Professor Siegel Weekly Commentary
Short-Term Oil Risk, Long-Term Market Strength
March 16, 2026

Senior Economist to WisdomTree and Emeritus Professor of Finance at The Wharton School of the University of Pennsylvania
The market ended last week with a more cautious tone as rising oil and the widening Middle East conflict bring a fresh layer of uncertainty. I could see the markets experiencing a 10% correction from the recent highs. We are not anticipating a major decline for the S&P 500, but the mood has clearly changed.
The key issue is not simply crude oil itself. It is gasoline, the most visible price in the economy for consumers, and when that price jumps it hits psychology immediately. That matters, even if the broader economic effect is more balanced than the headlines. Imports are getting cheaper with a stronger dollar, and higher oil is also boosting profits in the energy sector. That is the practical benefit of energy self-sufficiency. The consumer feels the pain first, but the economy has offsets that did not exist to nearly the same degree in earlier oil shocks.
On the encouraging data front, inflation data did not worsen the picture. There was real concern the core PCE rate would come in a tenth hotter, and it did not. That was good news. Durable goods were somewhat soft, and the downward revision to fourth-quarter GDP was noticeable, but that headline likely overstated the slowdown. If the government shutdown took roughly 1.5 percentage points off growth, then a reported 0.7% pace is much closer to something around 2% once that distortion is considered. The economy did not finish the quarter with the same strength many expected, but it is a far cry from recession. It is a softer backdrop, not a broken one.
What concerns me more in the near term is the accumulation of friction across the system. Travel is being rerouted, shipping remains at risk, the Red Sea is still unsettled, and the Strait of Hormuz remains an obvious pressure point. These disruptions put sand in the gears of the global economy. They do not necessarily end the expansion, but they can weigh on sentiment, delay activity, and create a generally sourer mood in markets. That is exactly what we are seeing now. Real oil prices are still close to their long-term average, so this is not yet a historic energy spike, but it is no longer the tailwind it was when crude was sitting in the $55 to $60 range just a few months ago.
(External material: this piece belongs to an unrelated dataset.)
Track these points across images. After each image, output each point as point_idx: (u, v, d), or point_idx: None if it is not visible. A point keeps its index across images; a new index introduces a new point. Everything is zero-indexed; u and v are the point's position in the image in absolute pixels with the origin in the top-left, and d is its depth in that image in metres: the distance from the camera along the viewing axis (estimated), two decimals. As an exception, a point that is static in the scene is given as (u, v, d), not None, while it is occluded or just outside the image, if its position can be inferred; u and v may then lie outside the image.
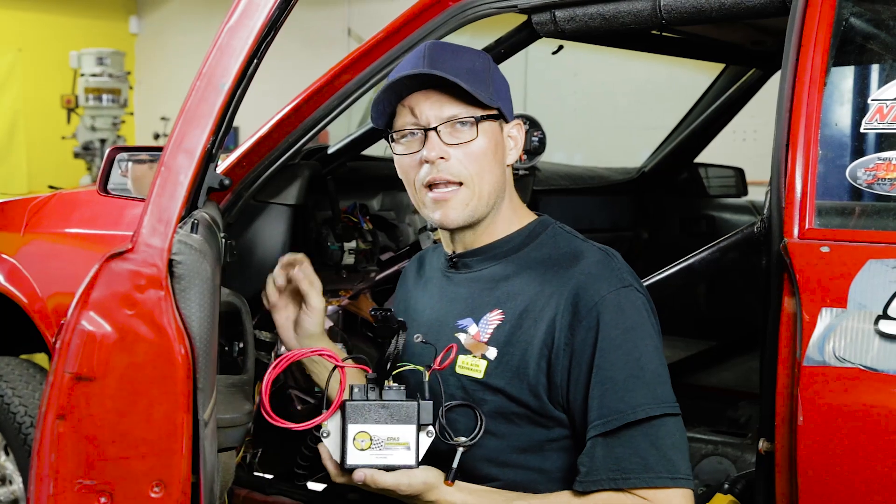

The labor market, at least so far, is not confirming a serious downturn. Jobless claims remain firm, and despite all the discussion about AI-driven labor disruption, that is not yet showing up in the high-frequency data. So, the macro message remains mixed: softer growth, decent labor conditions, better-than-feared core inflation, and a geopolitical shock that is pushing visible prices higher. That combination argues for caution in the short run, but not for abandoning the longer-run bullish case. I remain very bullish about AI and on the productivity gains that will come from it. The long-term support for equities is still there. The problem is that geopolitics can overwhelm that story for stretches of time, and that is where we are right now.
On the Fed meeting this week, I do not think this oil move should make policymakers more hawkish. This is a supply-side shock and a relative price shock. It is not being driven by excess demand or excessive credit creation, and it would be inappropriate to respond to it as if it were. The Fed is almost certainly on hold at this week’s meeting. Beyond that, the path depends on two things: whether labor weakens materially and whether the oil shock intensifies or fades. Currently, I don’t see any cuts in rates before Warsh comes in as Fed chair this June.
The investment takeaway is straightforward. I am more cautious in the short run because higher oil, geopolitical uncertainty, and visible-price psychology can absolutely pressure stocks after a strong advance. But I am not bearish on the larger outlook. The economy is still growing, labor has not cracked, inflation was better than feared, and the secular AI story remains intact. This is a market facing a near-term shock, not one losing its long-term foundation.